ADVANCE: The impact of specialty nursing certification on patient outcomes and costs in acute care: An individual value-added performance analysis
Agency for Healthcare Research & Quality R01HS028806
MPIs: Olga Yakusheva PhD (contact) and Deena Kelly Costa PhD, RN
Co-investigators: Marianne Weiss, Lesly Kelly
Team: Nathan Wright, Kathryn Lee, Marlene Otto
Expanding upon our pre-ADVANCE research findings, we are examining the impact of RN specialty nurse certification on nurse performance, patient outcomes and costs in over 140 hospitals in 21 states. Our proposal draws on our team’s prior and current expertise in nurse-patient linked analyses of electronic health record data, individual nurse value-added performance measurement, and quasi-experimental regression methods for causal inference (i.e. difference-in-difference with time-varying treatment effects).
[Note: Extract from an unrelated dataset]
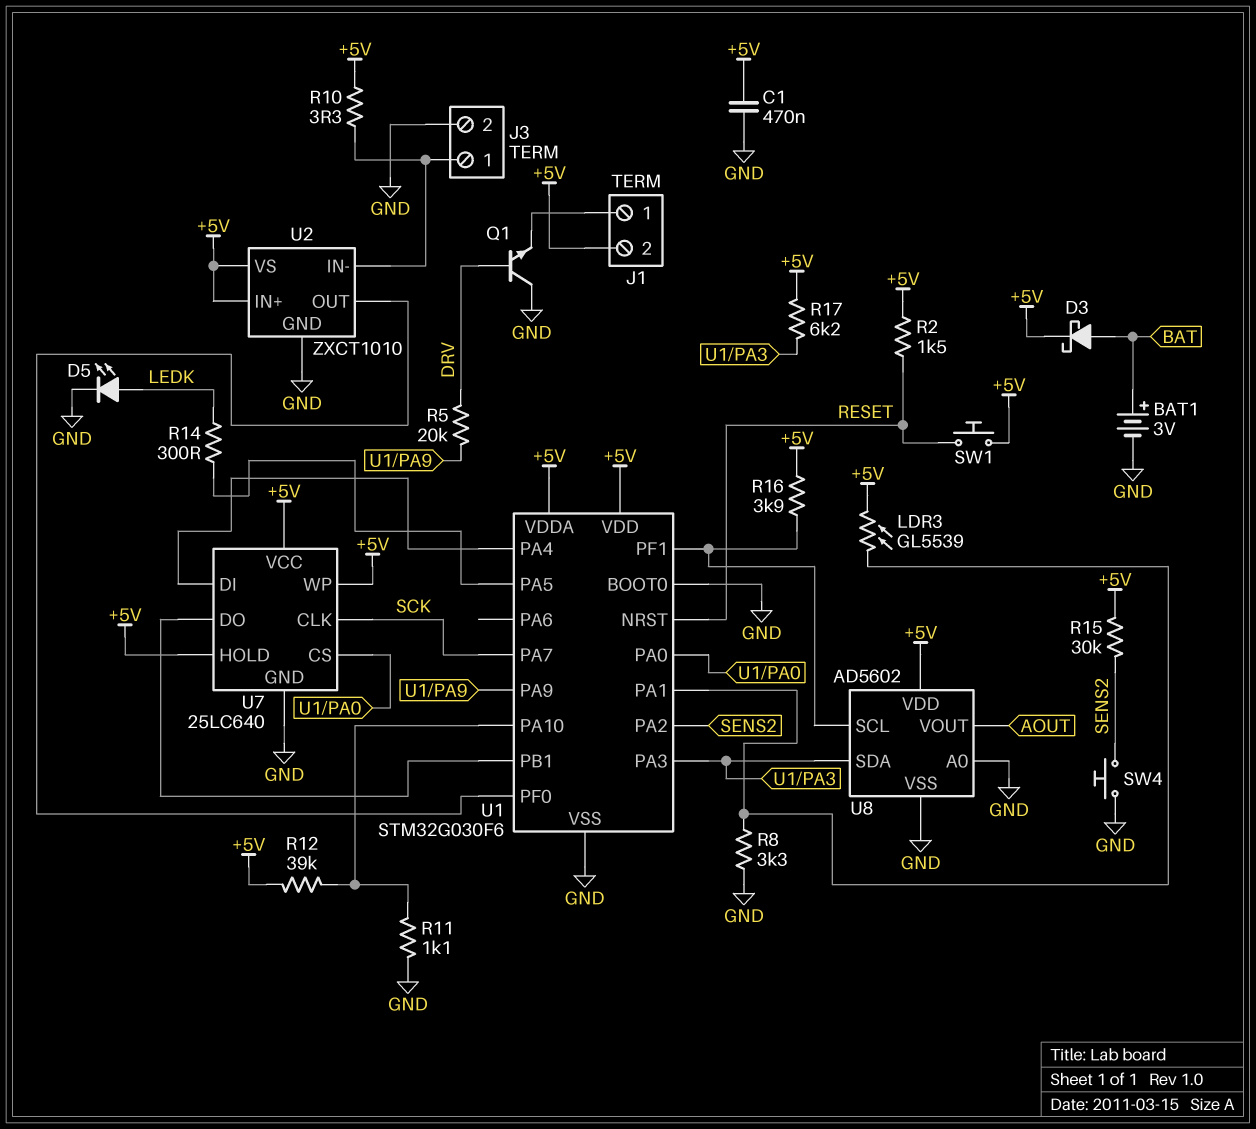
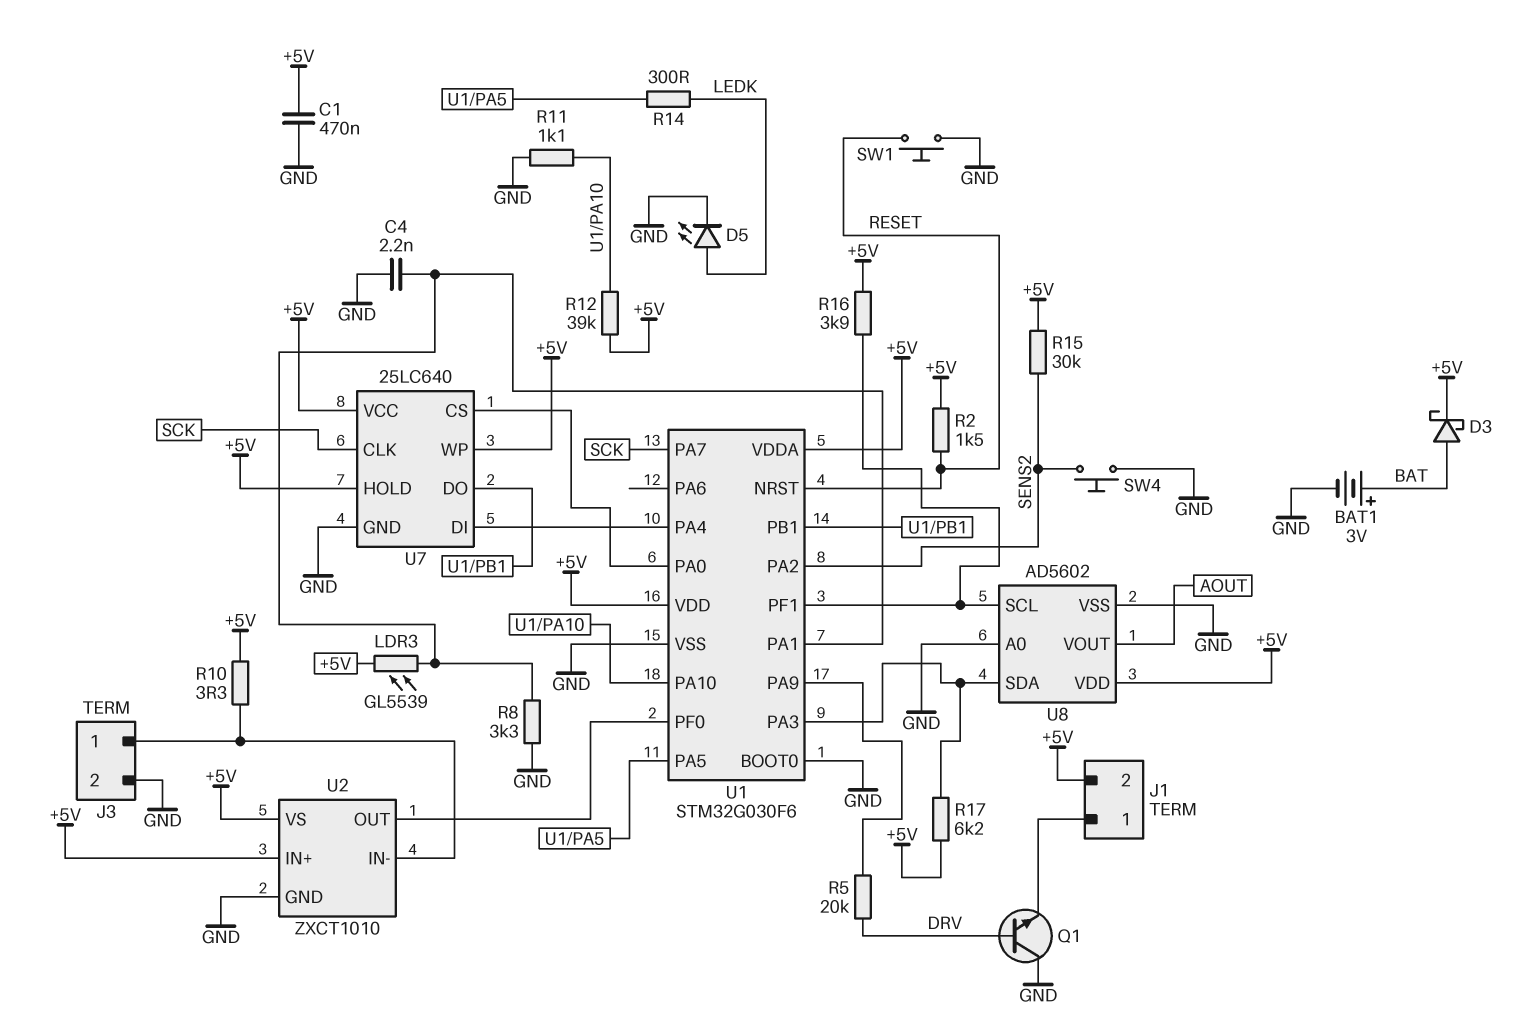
C4: none -> 2.2nF (GND, U1/PA1)
SW1: button (+5V, RESET) -> button (GND, RESET)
We will determine whether RN specialty certifications improve nurse performance and we will determine if patient outcomes and organizational financial outcomes improve with a higher proportion of specialty-certified nurses. We will also explore the contexts and mechanisms that support or hinder the impact of specialty nurse certification on patients, costs, and organizational outcomes. Taken together, the aims of this mixed methods study will provide the most robust, causal, and generalizable evidence to inform investments in nurse human capital to optimize nurse performance, achieve targeted patient outcomes, and reduce costs of care.